It happens, from time to time.
You jump into a novel for which buzz is beginning to build, and from the minute you start you realize this is going to be one of those with very little light, but that's okay. You are, after all, not a reader who minds being challenged by novels that are tough going because of their subject matter.
And then.... something in the book is so jarring to your sensibilities that you realize you really just are not willing to continue. In the case of the book I just put down it was a very graphic depiction of a very disturbed child engaging in an unnatural act. That's really all you need to know.
I don't require butterflies and unicorns. I understand that, in fiction, I am often compelled to go places with people outside my experience -- and really, what is the point of reading if you don't get out of your own careful life on occasion? I mean, if all novels reflected only the life that I do lead....I'd take up knitting or watching paint dry as hobbies instead.
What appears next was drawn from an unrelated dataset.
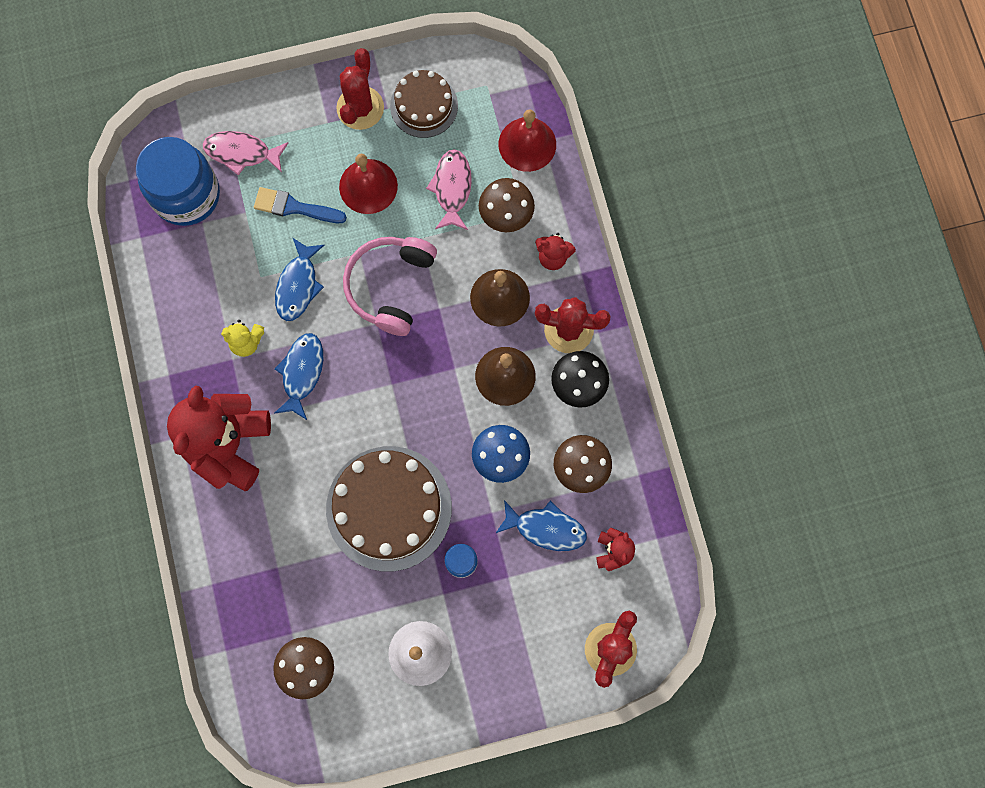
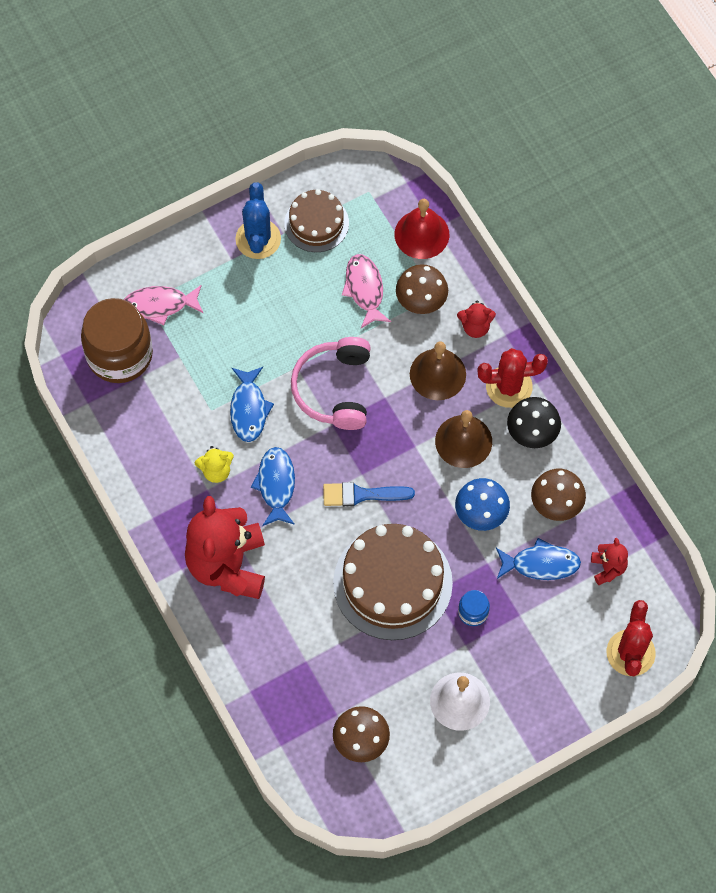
camera: 15 degrees left, 10 degrees down
(186, 195) = (119, 355): blue jar -> brown jar
(294, 207) = (224, 341): blue brush -> blue brush (362, 495)
(360, 108) = (258, 239): red cactus -> blue cactus
(368, 186) = (286, 306): red bell -> none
I'm not going to name the book. I'm grown up enough to realize that others may not be so put off by that admittedly brief scene in light of a bigger story, and who knows? Since I was reading an ARC it's possible that by the time the book is actually in published form it might be toned down. (Although I doubt it -- there are rarely changes like that between an ARC and the finished product.)
This is the place where your Surly Bookseller says, NEXT, PLEASE.
Excellent post. I have done this occasionally, too. A book comes highly recommended and I just can't tolerate it any longer--one had so much promise and devolved into a biting and blood-sucking story. It was well written--just not for me. Ah well, the thing with books is, there is always another on the shelf or the Kindle begging to be read.
ReplyDeleteExactly. What frustrated me is that the author could have made his point about this child's brokenness equally as well by letting us draw inferences. Either the author doesn't trust the reader to fill in the blanks, or he thought being explicit would make us believe he (the writer) was brave or edgy.